# Request 1
In the chlorophyll-a map tutorial, which color option is passed to scale_fill_viridis?
# Request 2
Write out the chlorophyll-a map tutorial word for word, from "ggplot(yearly_mean, aes(x = longitude, y" to "theme_minimal(base_size = 14)".

# Document section
________________
Plot the map of the 2022 average chlorophyll-a in the region

ggplot(yearly_mean, aes(x = longitude, y = latitude, fill = chlor_a)) +
  geom_tile() +
  scale_fill_viridis(
    name = bquote("Chlorophyll-a (mg "*m^{-3}*")"),
    option = "turbo",
    limits = c(0, 20),
    na.value = "transparent"
  ) +
  coord_equal() +
  labs(
    title = "Mean Chlorophyll-a\nJan 2022 – Dec 2022",
    x = "Longitude", y = "Latitude"
  ) +
  theme_minimal(base_size = 14)

images

Spatial Subset and Time Series Comparing Chlorophyll-a Seasonal Cycles in Western and Eastern Long Island Sound

Subset the data

  • West Long Island Sound between -73.9° to -73.1° W longitude
  • East Long Island Sound between -72.9° to -71.8° W longitude

We are going to generate a time series of mean chlorophyll-a within each box.
________________
# Given information
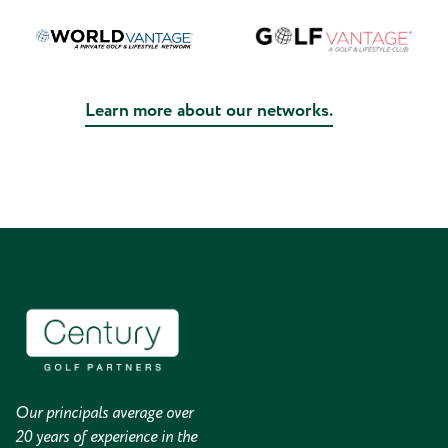
Learn more about our networks.
Our principals average over
20 years of experience in the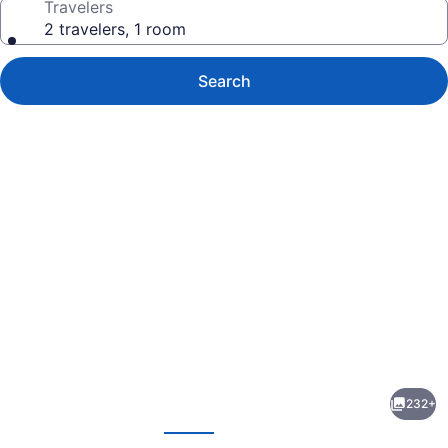
Travelers
2 travelers, 1 room
Search
Photo
gallery
for
Lake
232+
Louise
evious
Next
Inn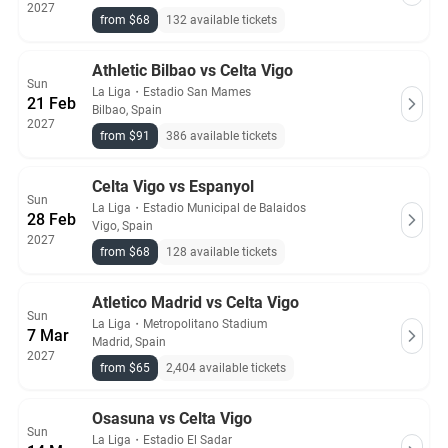
2027
from $68
132 available tickets
Athletic Bilbao vs Celta Vigo
Sun
La Liga
・
Estadio San Mames
21 Feb
Bilbao, Spain
2027
from $91
386 available tickets
Celta Vigo vs Espanyol
Sun
La Liga
・
Estadio Municipal de Balaidos
28 Feb
Vigo, Spain
2027
from $68
128 available tickets
Atletico Madrid vs Celta Vigo
Sun
La Liga
・
Metropolitano Stadium
7 Mar
Madrid, Spain
2027
from $65
2,404 available tickets
Osasuna vs Celta Vigo
Sun
La Liga
・
Estadio El Sadar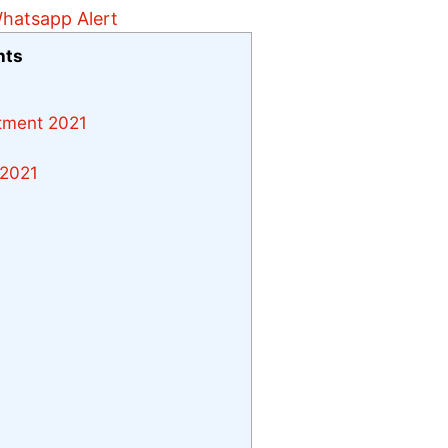
nts
itment 2021
 2021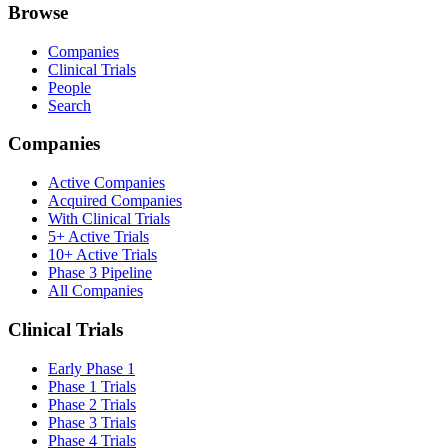
Browse
Companies
Clinical Trials
People
Search
Companies
Active Companies
Acquired Companies
With Clinical Trials
5+ Active Trials
10+ Active Trials
Phase 3 Pipeline
All Companies
Clinical Trials
Early Phase 1
Phase 1 Trials
Phase 2 Trials
Phase 3 Trials
Phase 4 Trials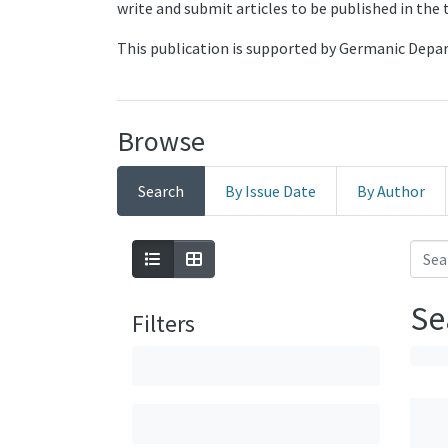
write and submit articles to be published in the
This publication is supported by Germanic Dep
Browse
Search
By Issue Date
By Author
Se
Filters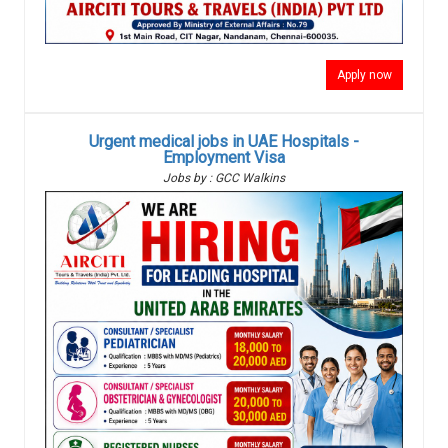
Apply now
Urgent medical jobs in UAE Hospitals -
Employment Visa
Jobs by : GCC Walkins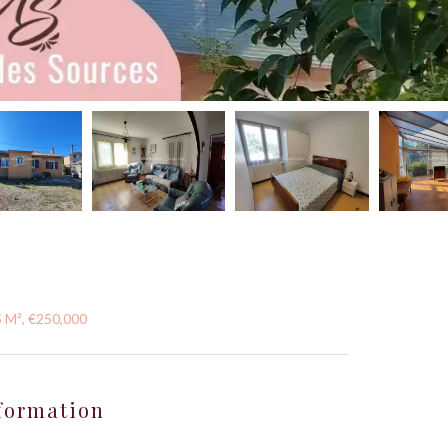
5 M², €250,000
formation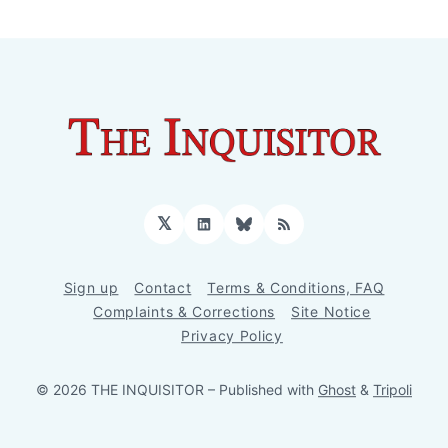
𝕏
LinkedIn
Bluesky
RSS
Sign up
Contact
Terms & Conditions, FAQ
Complaints & Corrections
Site Notice
Privacy Policy
© 2026 THE INQUISITOR
– Published with
Ghost
&
Tripoli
________________
# Exercise output 1
"turbo"

# Exercise output 2
ggplot(yearly_mean, aes(x = longitude, y = latitude, fill = chlor_a)) +
  geom_tile() +
  scale_fill_viridis(
    name = bquote("Chlorophyll-a (mg "*m^{-3}*")"),
    option = "turbo",
    limits = c(0, 20),
    na.value = "transparent"
  ) +
  coord_equal() +
  labs(
    title = "Mean Chlorophyll-a\nJan 2022 – Dec 2022",
    x = "Longitude", y = "Latitude"
  ) +
  theme_minimal(base_size = 14)